Pour illustrer l’importance de la création de ce fonds, l’expert a cité l’exemple de l’UE qui a mobilisé 8 000 milliards d’euros pour la relance économique, dont l’entreprise a la part du lion. Aux Etats-Unis, le gouvernement a débloqué 2 000 milliards de dollars pour venir en aide aux entreprises. Par contre, regrette-t-il, dans notre pays rien n’a été fait sur le terrain, et ce, en dépit de plusieurs propositions faites par les organisations patronales, concernant le volet financier, fiscal et bancaire. Les chefs d’entreprise avaient réclamé le rééchelonnement de la dette, crédit à 0% et le report à une date ultérieure les charges fiscales et parafiscales.  

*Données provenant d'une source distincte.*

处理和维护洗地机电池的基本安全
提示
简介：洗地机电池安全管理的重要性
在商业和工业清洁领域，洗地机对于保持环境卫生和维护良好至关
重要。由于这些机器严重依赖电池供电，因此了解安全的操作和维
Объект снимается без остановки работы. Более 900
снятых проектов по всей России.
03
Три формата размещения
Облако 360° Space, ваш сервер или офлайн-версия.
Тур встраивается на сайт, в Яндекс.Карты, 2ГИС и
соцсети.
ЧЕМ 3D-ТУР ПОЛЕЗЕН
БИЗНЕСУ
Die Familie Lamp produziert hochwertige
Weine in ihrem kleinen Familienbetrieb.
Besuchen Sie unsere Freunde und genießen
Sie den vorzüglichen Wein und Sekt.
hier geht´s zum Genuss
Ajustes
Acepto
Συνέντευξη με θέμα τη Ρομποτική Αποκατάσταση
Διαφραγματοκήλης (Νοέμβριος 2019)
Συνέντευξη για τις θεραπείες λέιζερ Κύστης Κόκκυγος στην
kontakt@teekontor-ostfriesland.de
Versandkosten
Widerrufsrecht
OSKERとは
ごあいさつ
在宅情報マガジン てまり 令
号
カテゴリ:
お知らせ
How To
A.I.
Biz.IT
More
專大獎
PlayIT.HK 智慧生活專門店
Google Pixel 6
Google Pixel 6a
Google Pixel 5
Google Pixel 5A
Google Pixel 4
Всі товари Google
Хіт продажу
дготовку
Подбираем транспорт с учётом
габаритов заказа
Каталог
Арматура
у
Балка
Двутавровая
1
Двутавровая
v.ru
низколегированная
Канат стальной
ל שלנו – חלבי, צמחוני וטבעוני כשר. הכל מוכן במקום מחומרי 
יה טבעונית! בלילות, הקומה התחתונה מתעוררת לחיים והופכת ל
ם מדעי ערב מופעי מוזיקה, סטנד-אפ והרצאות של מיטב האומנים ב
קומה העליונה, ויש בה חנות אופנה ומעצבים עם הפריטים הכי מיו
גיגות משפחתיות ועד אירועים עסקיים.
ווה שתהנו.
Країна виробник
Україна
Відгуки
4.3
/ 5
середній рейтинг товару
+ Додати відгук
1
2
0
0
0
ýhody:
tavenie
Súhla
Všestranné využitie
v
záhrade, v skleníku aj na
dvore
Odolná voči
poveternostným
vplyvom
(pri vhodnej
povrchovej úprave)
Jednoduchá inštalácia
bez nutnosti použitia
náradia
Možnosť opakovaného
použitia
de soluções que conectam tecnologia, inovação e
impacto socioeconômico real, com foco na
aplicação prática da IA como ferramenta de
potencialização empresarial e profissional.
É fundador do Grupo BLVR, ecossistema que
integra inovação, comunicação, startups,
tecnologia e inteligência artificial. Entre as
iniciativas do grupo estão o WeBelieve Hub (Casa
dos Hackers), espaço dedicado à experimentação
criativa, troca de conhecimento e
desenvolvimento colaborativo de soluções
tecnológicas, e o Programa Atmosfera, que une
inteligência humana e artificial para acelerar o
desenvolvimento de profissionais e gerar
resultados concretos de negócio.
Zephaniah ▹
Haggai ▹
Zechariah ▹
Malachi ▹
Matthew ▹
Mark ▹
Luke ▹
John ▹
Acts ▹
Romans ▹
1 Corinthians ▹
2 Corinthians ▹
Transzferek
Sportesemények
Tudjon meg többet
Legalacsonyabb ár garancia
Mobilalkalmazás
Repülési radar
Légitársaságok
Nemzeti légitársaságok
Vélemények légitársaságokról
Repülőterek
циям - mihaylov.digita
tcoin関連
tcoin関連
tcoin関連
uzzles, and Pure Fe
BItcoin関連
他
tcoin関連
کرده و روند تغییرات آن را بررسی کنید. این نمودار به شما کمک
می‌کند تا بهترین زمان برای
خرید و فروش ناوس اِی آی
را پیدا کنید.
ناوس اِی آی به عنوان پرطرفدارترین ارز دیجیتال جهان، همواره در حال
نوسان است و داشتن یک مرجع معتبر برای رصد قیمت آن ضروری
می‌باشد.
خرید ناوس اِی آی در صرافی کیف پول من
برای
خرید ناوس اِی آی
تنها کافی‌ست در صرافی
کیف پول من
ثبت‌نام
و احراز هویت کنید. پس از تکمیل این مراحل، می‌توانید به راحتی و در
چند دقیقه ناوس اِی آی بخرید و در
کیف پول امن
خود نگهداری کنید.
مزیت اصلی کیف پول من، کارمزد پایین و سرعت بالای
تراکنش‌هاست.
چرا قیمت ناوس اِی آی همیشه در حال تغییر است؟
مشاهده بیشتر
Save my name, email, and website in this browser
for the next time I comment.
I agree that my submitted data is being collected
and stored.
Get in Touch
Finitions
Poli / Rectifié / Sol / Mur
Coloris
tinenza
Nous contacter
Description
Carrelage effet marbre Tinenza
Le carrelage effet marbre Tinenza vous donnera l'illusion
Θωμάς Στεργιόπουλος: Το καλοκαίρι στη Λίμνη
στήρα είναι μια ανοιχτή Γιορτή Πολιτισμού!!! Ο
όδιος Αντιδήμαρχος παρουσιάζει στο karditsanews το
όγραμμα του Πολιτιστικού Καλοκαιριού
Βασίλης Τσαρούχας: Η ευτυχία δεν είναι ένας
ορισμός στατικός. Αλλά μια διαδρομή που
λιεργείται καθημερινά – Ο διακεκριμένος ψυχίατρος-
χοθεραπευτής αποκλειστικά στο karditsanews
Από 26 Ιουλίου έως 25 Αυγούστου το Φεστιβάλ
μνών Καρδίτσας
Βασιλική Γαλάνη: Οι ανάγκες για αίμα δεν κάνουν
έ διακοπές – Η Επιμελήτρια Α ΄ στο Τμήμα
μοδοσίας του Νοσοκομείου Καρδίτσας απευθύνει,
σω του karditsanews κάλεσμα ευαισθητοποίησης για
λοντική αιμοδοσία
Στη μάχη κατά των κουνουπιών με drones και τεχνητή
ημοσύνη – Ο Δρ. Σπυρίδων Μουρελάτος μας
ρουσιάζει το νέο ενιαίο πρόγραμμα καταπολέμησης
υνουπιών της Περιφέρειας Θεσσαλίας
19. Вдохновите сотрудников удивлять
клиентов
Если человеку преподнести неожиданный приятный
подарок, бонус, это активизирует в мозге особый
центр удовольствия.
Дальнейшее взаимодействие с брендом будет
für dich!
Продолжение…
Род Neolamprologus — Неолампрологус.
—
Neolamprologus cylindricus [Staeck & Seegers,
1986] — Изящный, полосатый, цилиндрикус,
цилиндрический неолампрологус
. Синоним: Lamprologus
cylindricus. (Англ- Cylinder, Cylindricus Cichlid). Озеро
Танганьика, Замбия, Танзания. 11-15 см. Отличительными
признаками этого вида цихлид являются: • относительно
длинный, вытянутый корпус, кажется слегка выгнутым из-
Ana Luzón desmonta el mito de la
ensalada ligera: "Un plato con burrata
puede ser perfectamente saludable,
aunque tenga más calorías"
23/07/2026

«La loi de finances 2021 ne contient aucune disposition d’aide pour les entreprises», a-t-il indiqué.

Et d’ajouter : «Peu de nouveaux projets sont inscrits. L’augmentation qu’a connue le budget des équipements concerne le financement des anciens projets». Le président de la Confédération générale des entreprises algériennes (CGEA) avait déclaré que «rien n’a apporté de plus la LF 2021 pour les entreprises du BTPH.  Ce secteur est le plus touché par les effets de la récession économique  et de la pandémie Covid-19. S’agissant du financement de ce fonds, M.  Kaoubi a préconisé de puiser dans le budget des subventions, en réduisant l’aide de l’Etat pour les produits connaissant du gaspillage, à l’instar de l’eau, pain, gaz, etc.